D’un petit événement en France à une série de concerts qui attirent un public large dans toutes les villes du Maroc. A quel point était-il difficile pour vous de faire une telle transition en un minimum de temps ?
- Pas du tout facile. La phase la plus difficile était l’organisation surtout que tout le projet relève de l’autoproduction. Nous n’avons pas de producteurs derrière nous en mesure de prendre en charge ce volet-là. C’est mon équipe et moi qui avons été chargés de contacter les prestataires pour réussir l’organisation de l’événement, chose très difficile au Maroc.
D’ailleurs, le feedback du public à la fin de chaque concert est un coup de boost. Il nous a toujours poussés à aller plus loin dans cette aventure malgré tout.
Sincèrement, les mots m’échappent pour décrire mes émotions à chaque montée sur scène. Quand je me souviens du fait que nous avons commencé dans une petite salle pour finir dans une salle de 7000 personnes au Maroc, je ne peux qu’être fier.
J’essaie de profiter des sentiments de joie qui entourent toute l’expérience, en attendant de découvrir où est-ce qu’on peut aller dans cette aventure.
Effectivement, le fait de réunir le public et la chorale sans chanteur n’est pas une option facile. Pourquoi avez-vous opté pour ce choix ?
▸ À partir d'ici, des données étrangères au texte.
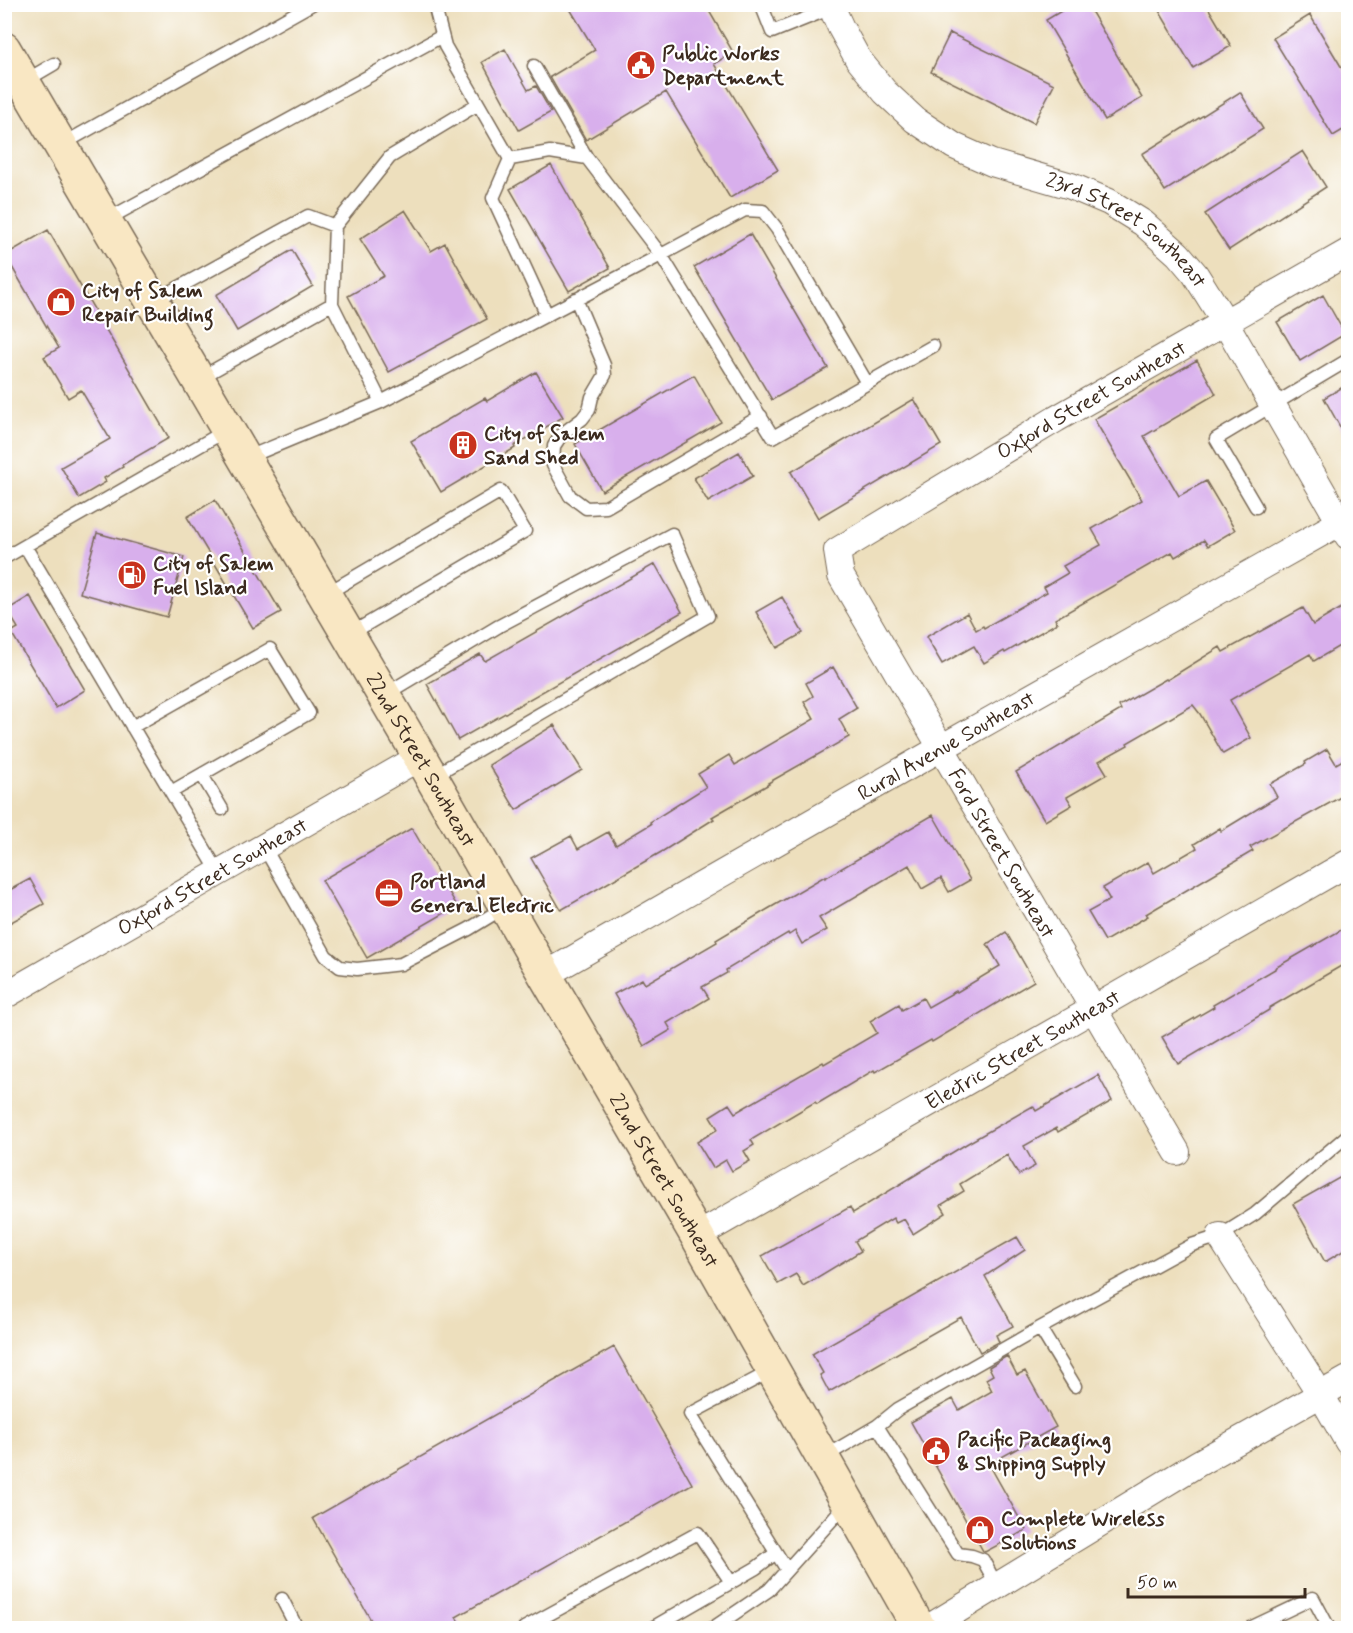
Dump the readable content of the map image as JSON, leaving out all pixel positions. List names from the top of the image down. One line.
{"streets":{"street":["23rd Street Southeast","Oxford Street Southeast","Rural Avenue Southeast","22nd Street Southeast","Ford Street Southeast","Electric Street Southeast"]},"crossings":[["23rd Street Southeast","Oxford Street Southeast"],["23rd Street Southeast","Rural Avenue Southeast"],["Oxford Street Southeast","22nd Street Southeast"],["Oxford Street Southeast","Ford Street Southeast"],["Rural Avenue Southeast","22nd Street Southeast"],["Rural Avenue Southeast","Ford Street Southeast"],["22nd Street Southeast","Electric Street Southeast"],["Ford Street Southeast","Electric Street Southeast"]],"places":{"public building":["Public Works Department","Pacific Packaging & Shipping Supply"],"shop":["City of Salem Repair Building","Complete Wireless Solutions"],"building":["City of Salem Sand Shed"],"fuel station":["City of Salem Fuel Island"],"office":["Portland General Electric"]},"scale_bar":"50 m"}
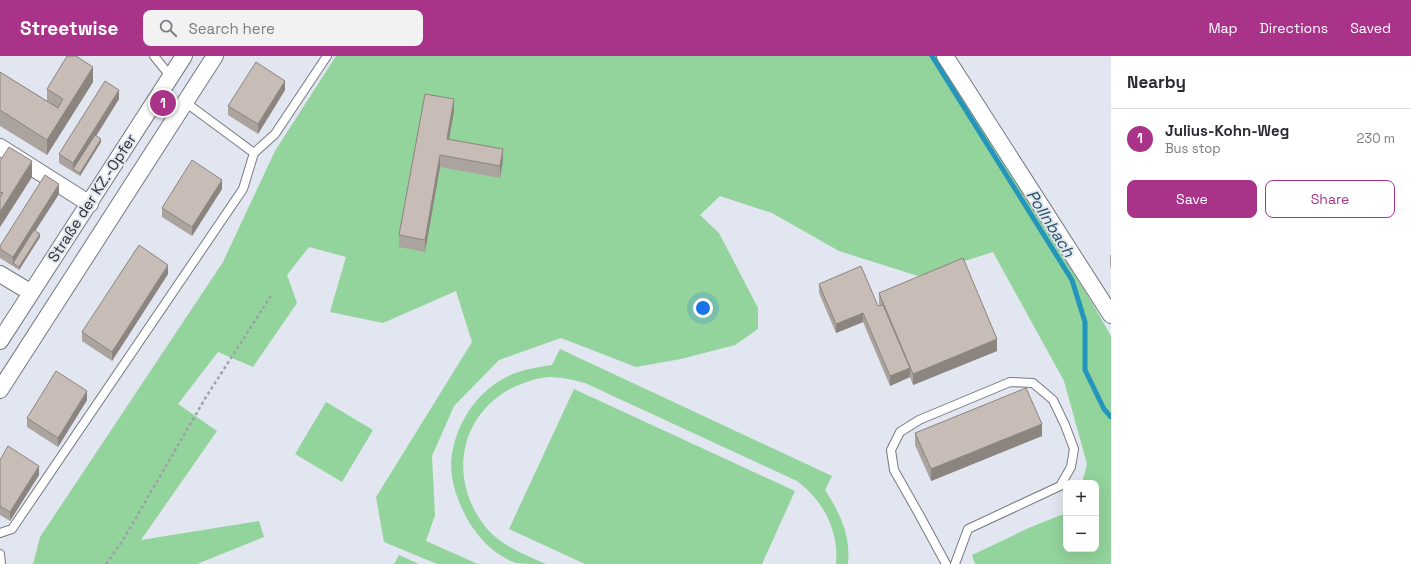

Effectivement, le fait de réunir le public et la chorale sans chanteur n’est pas une option facile. Pourquoi avez-vous opté pour ce choix ?
- L’idée qui m’est venue consiste à réunir les Marocains dans une petite soirée musicale. Une sorte de réunion familiale spontanée où tout le monde est réuni autour de la « bonne musique » dans un cadre de partage quel que soit son background.
« La Chorale, c’est vous » est avant tout une expérience collective vécue entre le public lui-même et entre le public et l’équipe musicale. L’interaction et la connexion qui se crée dans la salle permettent de créer une dimension magique. Chose qui rend heureux à la fois le public et l’artiste.
Dans vos concerts, il est clair que le choix des œuvres artistiques porte surtout sur des chansons classiques de « la belle époque ». S’agit-il d’une manière de mettre en valeur le répertoire marocain et oriental ?
- Exactement, l’idée est de faire vivre les grandes œuvres de la musique marocaine et orientale en général qui relève, d’ailleurs, de mon goût musical. En même temps, l’un de mes objectifs aussi est de présenter de nouvelles compositions, question d’apporter notre propre touche.
L’équipe joue également des compositions qui sont un mixe entre des musiques contemporaines avec de nouveaux arrangements tout en gardant la touche marocaine. C’est vrai qu’au début, le public venait surtout pour le chant, mais avec le temps il a commencé à participer dans le choix des compositions. C’est pour cela que nous avons introduit des chorégraphies et des tableaux folkloriques témoignant de notre richesse culturelle.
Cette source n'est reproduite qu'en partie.